One INode holds pointers to a number of data blocks. If the
file is small, then the INode just points to each block of data
in the file. Unix can read the INode, and then go to the
correct physical block on the disk to read the data.
INode
-----------------
| | | | |
-----------------
| |
| |
| | --------------
| -----------| Data block |
| --------------
|
| --------------
---------------| Data block |
--------------
If the file is larger, then the INode will contain pointers
to other INodes, which contain pointers to the actual data.
This is first-level indirection, since the file is accessed
by reading the first INode, which points to the second set
of INodes, which points to the data.
INode
-----------------
| | | | |
-----------------
| |
| | INode
| | -----------------
| -----------| | | | |
| -----------------
|
| INode
| -----------------
---------------| | | | |
-----------------
| |
| |
| | --------------
| -----------| Data block |
| --------------
|
| --------------
---------------| Data block |
--------------
The argument continues as the file grows. Again, if the file
is (very) much bigger, then the first INode contains pointers
to other INodes (as before), which point to other INodes, which
point to the data (second-level indirection). The meaning
of third-level indirection can be derived from here.
The problem here is that Unix has to walk the INode tree until
it reaches the data every time a read or write is performed.

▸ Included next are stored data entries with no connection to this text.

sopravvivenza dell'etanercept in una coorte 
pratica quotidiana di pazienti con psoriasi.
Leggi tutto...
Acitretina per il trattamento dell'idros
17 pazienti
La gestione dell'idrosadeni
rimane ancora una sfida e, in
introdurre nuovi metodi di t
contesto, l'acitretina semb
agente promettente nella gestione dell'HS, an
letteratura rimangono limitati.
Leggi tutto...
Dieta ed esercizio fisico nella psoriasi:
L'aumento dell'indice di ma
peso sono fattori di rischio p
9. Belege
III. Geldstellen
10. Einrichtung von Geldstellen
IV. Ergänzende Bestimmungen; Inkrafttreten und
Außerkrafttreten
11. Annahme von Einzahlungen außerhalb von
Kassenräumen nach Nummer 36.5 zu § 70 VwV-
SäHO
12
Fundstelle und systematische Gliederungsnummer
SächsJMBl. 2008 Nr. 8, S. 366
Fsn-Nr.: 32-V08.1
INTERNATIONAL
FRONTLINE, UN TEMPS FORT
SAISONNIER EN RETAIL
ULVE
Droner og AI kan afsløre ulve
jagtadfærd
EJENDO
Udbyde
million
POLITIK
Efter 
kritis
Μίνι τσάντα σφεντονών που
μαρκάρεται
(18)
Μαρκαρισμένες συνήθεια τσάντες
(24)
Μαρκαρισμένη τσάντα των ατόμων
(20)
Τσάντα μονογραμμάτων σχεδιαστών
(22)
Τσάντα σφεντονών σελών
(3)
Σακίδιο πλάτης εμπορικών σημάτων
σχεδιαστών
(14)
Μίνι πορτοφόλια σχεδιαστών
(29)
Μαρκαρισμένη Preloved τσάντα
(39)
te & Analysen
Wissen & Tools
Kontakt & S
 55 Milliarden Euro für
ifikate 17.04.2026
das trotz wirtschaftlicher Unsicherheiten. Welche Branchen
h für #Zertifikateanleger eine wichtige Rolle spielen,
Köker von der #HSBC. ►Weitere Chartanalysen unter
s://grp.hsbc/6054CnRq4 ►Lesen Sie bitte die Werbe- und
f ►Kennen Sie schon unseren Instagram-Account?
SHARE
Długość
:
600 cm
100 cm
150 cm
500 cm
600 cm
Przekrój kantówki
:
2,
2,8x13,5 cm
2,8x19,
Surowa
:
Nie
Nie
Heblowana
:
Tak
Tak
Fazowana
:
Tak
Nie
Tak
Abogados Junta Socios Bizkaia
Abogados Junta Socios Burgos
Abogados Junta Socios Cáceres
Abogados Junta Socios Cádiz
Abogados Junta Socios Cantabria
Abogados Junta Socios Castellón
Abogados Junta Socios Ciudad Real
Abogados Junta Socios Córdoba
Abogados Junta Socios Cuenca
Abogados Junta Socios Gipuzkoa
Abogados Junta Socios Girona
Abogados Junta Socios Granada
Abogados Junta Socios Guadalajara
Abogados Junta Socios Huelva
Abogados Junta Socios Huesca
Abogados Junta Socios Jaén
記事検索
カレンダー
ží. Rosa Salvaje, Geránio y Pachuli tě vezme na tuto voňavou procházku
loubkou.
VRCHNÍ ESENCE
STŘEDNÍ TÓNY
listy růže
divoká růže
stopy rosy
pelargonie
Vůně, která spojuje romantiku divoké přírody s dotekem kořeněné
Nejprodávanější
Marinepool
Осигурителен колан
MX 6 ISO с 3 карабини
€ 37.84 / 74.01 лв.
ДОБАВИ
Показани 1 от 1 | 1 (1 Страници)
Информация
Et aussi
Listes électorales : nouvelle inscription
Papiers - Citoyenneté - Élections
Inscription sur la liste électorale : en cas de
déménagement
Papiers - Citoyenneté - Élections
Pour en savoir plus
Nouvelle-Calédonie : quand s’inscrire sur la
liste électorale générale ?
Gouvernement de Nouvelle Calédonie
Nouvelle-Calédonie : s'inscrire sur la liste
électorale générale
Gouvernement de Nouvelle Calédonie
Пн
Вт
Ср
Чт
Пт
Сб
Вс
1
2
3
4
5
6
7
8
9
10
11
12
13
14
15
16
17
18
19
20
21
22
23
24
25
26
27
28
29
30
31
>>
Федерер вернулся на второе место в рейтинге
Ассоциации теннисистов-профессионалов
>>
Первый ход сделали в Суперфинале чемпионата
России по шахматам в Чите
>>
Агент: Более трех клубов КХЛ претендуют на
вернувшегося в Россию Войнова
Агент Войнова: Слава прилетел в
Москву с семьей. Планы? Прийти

The more levels of indirection, the more disk I/O needs to
be done in order to read or write a block from the database.
Unix can cache INodes, but it may not be able to hold all of
them and therefore, what we would consider one I/O may actually
be two or three (worst case). Also, there is some CPU overhead
in walking the INode tree, or adding a new block to it, because
new INodes may have to be added and (in a worst case), additional
higher-level INodes may be needed as well.
On most Unix systems, an optimal extent size is between 300 and
500 MBytes. Anything larger than this will result in triple
indirection, which can impact performance (see KBase #15911,
"Why extents optimize at 300-500meg under UNIX").